Sunday, December 20, 2009

Work Shall Set You Free

http://english.aljazeera.net/news/europe/2009/12/2009121992456163487.html


The "Work Means Freedom," sign from above the Auschwitz Death Camp museum has been stolen. You can link the article from English Al Jazeera above. An investigation is being done into the theft.

In my mind, I am starting to put a lot of shit together. The connections between the eugenics movement ("War on the Weak" by Edwin Black), to what is happening to the Crow Creek Indians in South Dakota, connected to WWII through eugenics, connected to corporations and fascism, to how we work today, to the Gulag system in Russia, to the Spanish Civil War, to George Orwell, to the current wars and the greed and need for corporations to steal the remaining resources of the world for the few, etc.

"Work Means Freedom." "Work Shall Set You Free." Maybe a corporation stole it to help motivate their workers?

I am currently listening to a biography of "George Orwell" by Gordon Bowker. I have yet to read "1984," but have read "Animal Farm" in high school which I also have coming in from the library in book and CD form. All of these things are becoming connected in my mind and I am unable to put the words clearly to blog. Eugenics, George Orwell, Spanish Civil War, current work environments of myself and those I Love, Obama winning the Nobel Peace Prize, World War II, World War I, Vietnam, everything around me now and into the future, for a while anyway. I can't put it into words yet, what I am seeing in my head, but I will. Give me time. Maybe lots of words, maybe just one or two.

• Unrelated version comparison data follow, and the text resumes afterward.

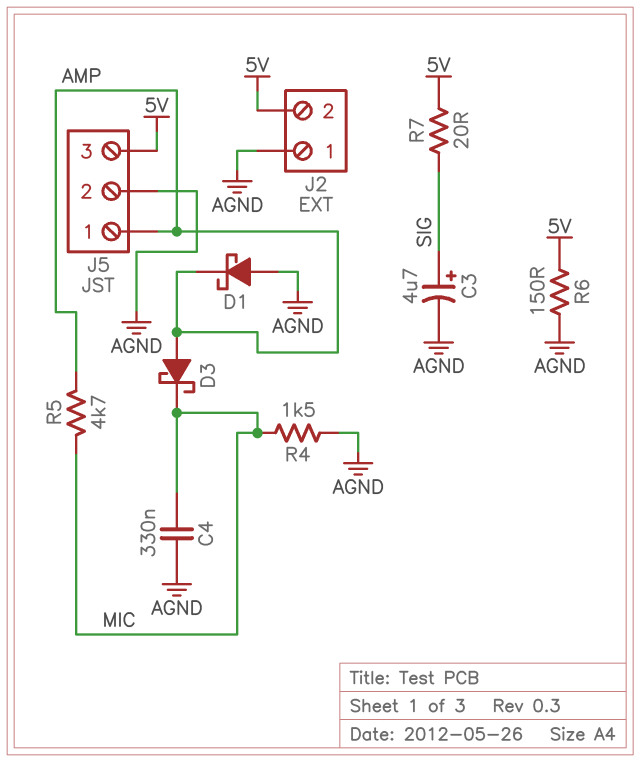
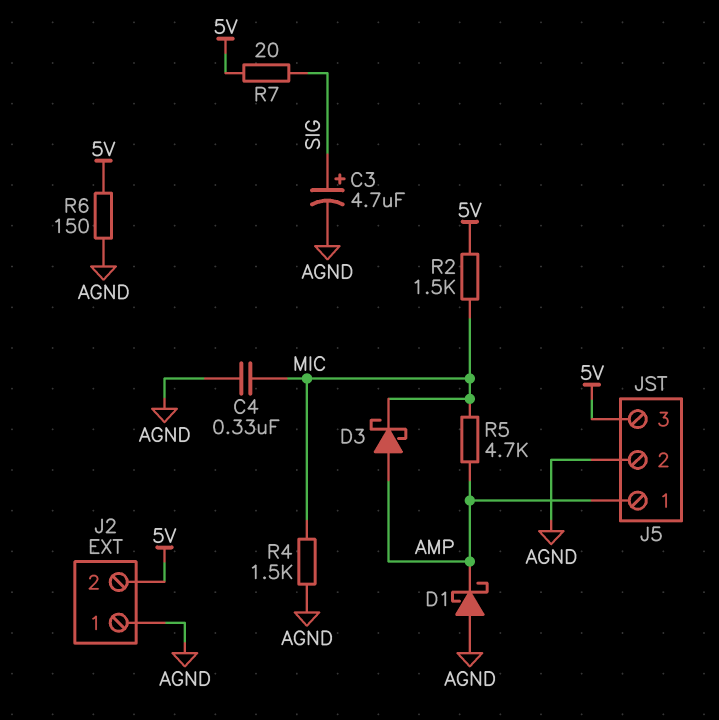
R2: none -> 1.5k (5V, MIC)

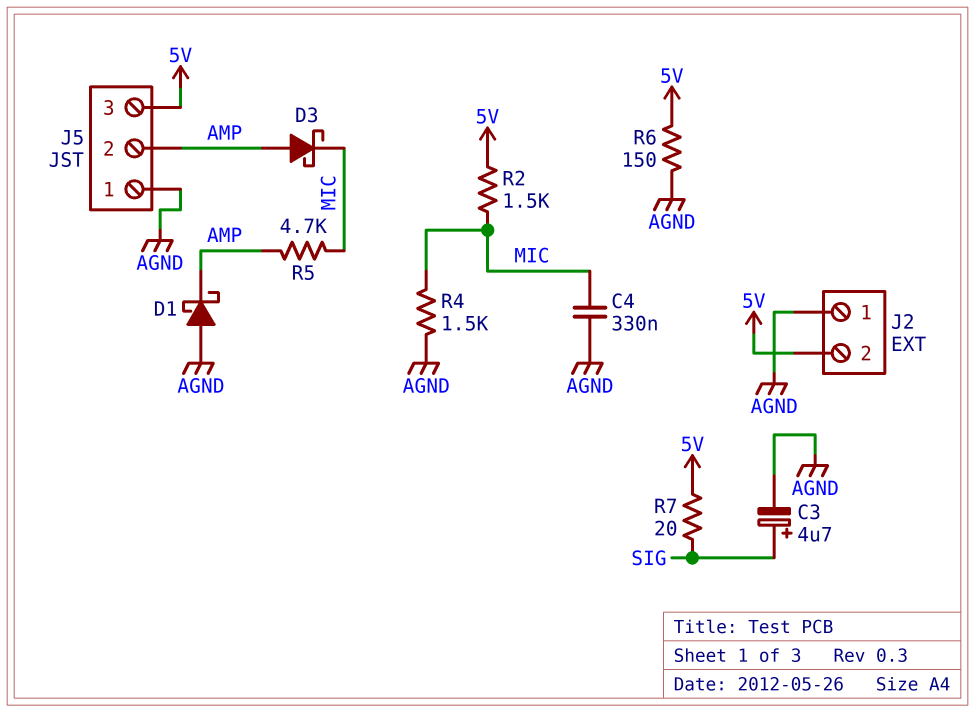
J5 pin 1: AMP -> AGND
J5 pin 2: AGND -> AMP

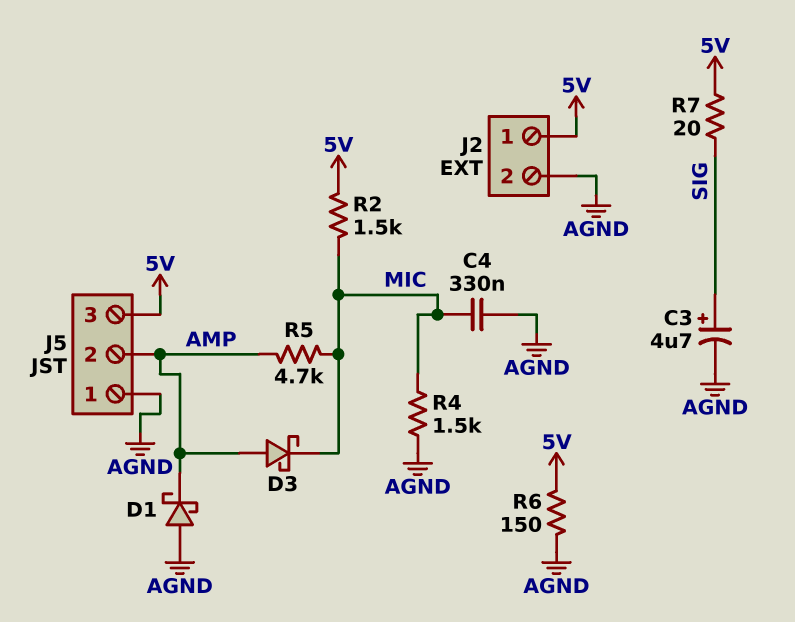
J2 pin 1: AGND -> 5V
J2 pin 2: 5V -> AGND

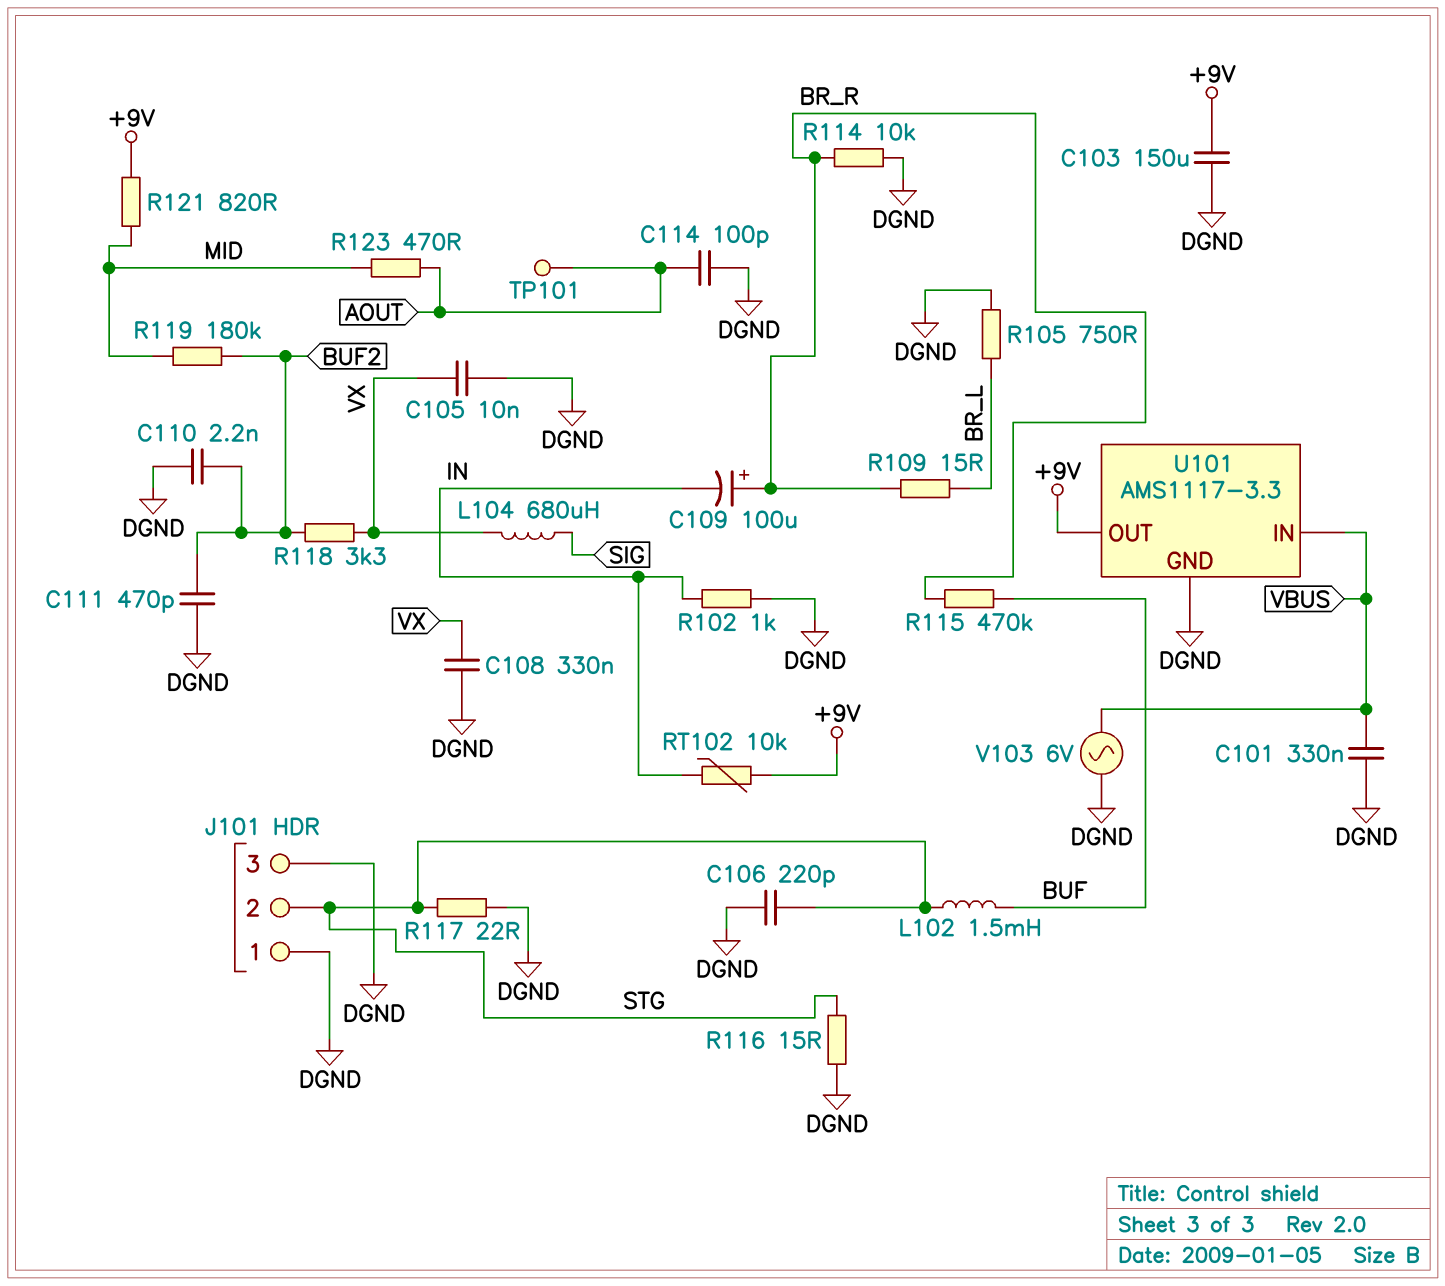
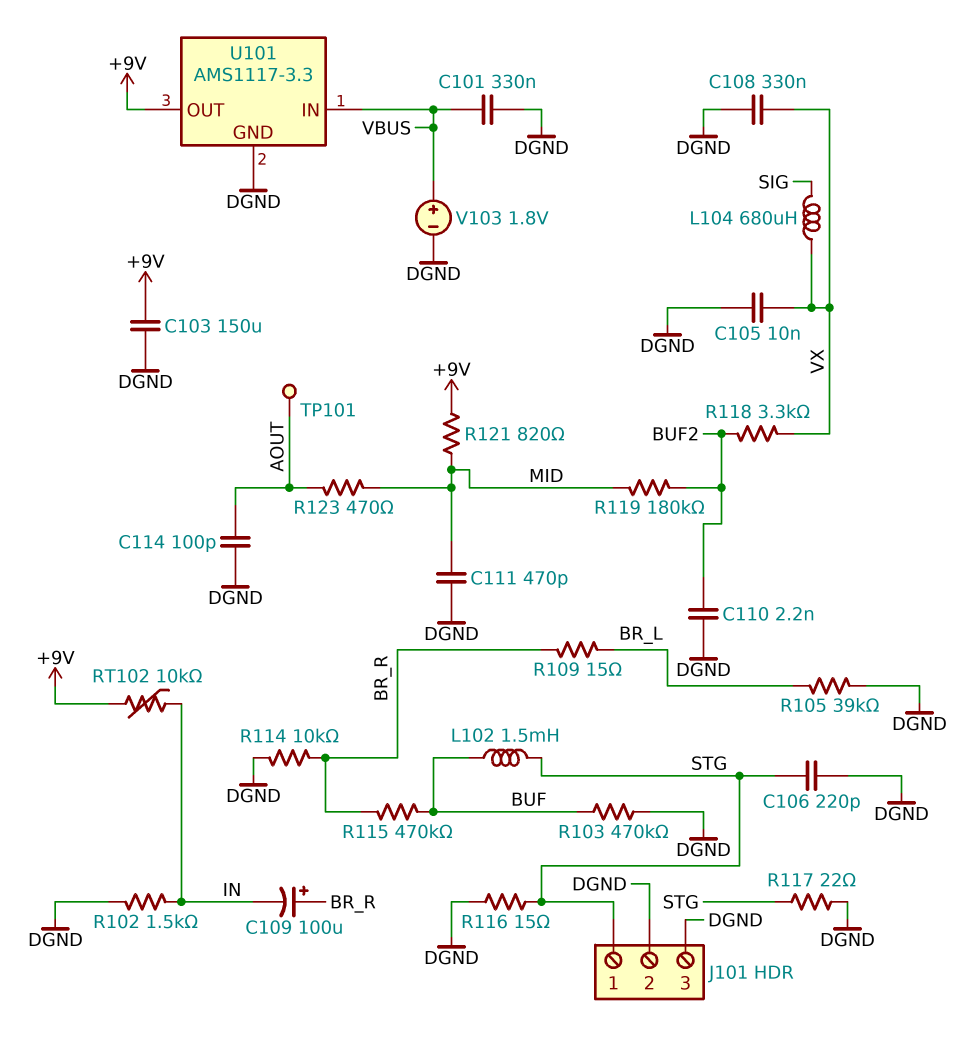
C111: 470pF (BUF2, DGND) -> 470pF (DGND, MID)
J101 pin 1: DGND -> STG
J101 pin 2: STG -> DGND
R102: 1k (DGND, IN) -> 1.5k (DGND, IN)
R103: none -> 470k (BUF, DGND)
R105: 750 (BR_L, DGND) -> 39k (BR_L, DGND)
V103: AC 6V (DGND, VBUS) -> 1.8V (plus VBUS, minus DGND)

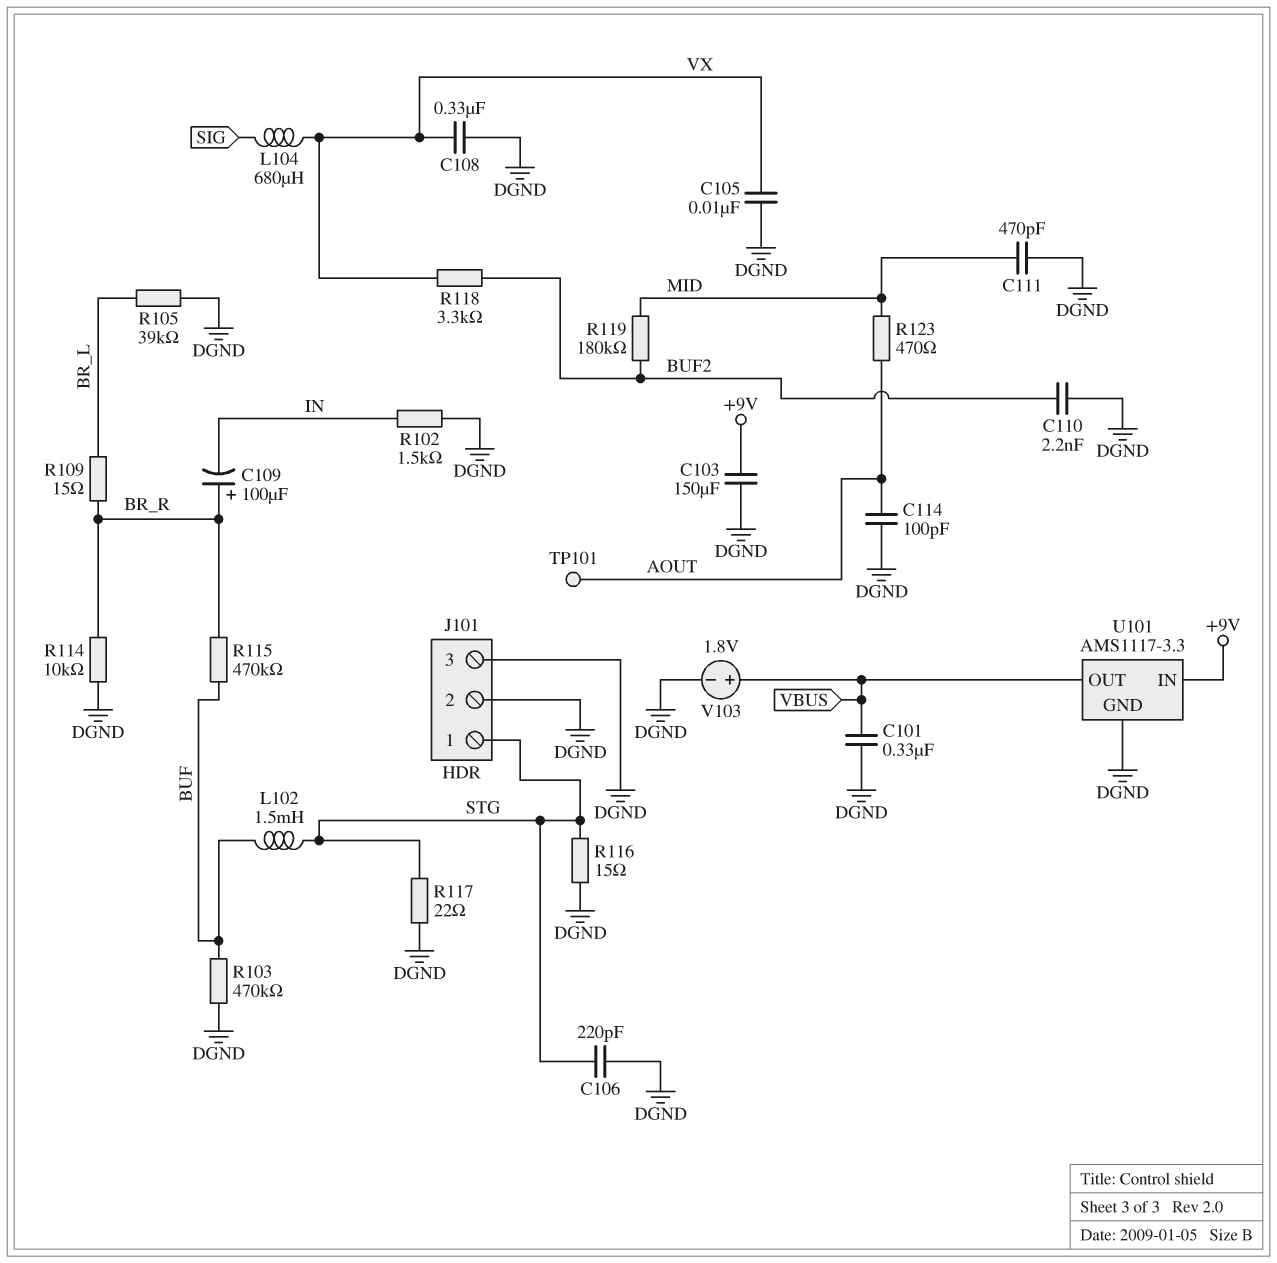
R121: 820 (+9V, MID) -> none
RT102: 10k (+9V, IN) -> none
U101 pin IN: VBUS -> +9V
U101 pin OUT: +9V -> VBUS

[side note: Listening to this biography of George Orwell, I see that he was a very strange fellow, and still rather amazing. He was very misogynist yet worked best with women. He was racist, hating Scots, yet lived among them and enjoyed their company. Goofy fella. But it made me remember a time at Aloha High School where I was taking an English Literature course taught by Dean Johnson who described the odd behaviors of, if I remember correctly, Edgar Allen Poe. Tim (last name forgotten) made mention that writers seemed like rather weird folk. Dean agreed. Tim then asked Dean if he was a writer. The whole class burst into laughter.]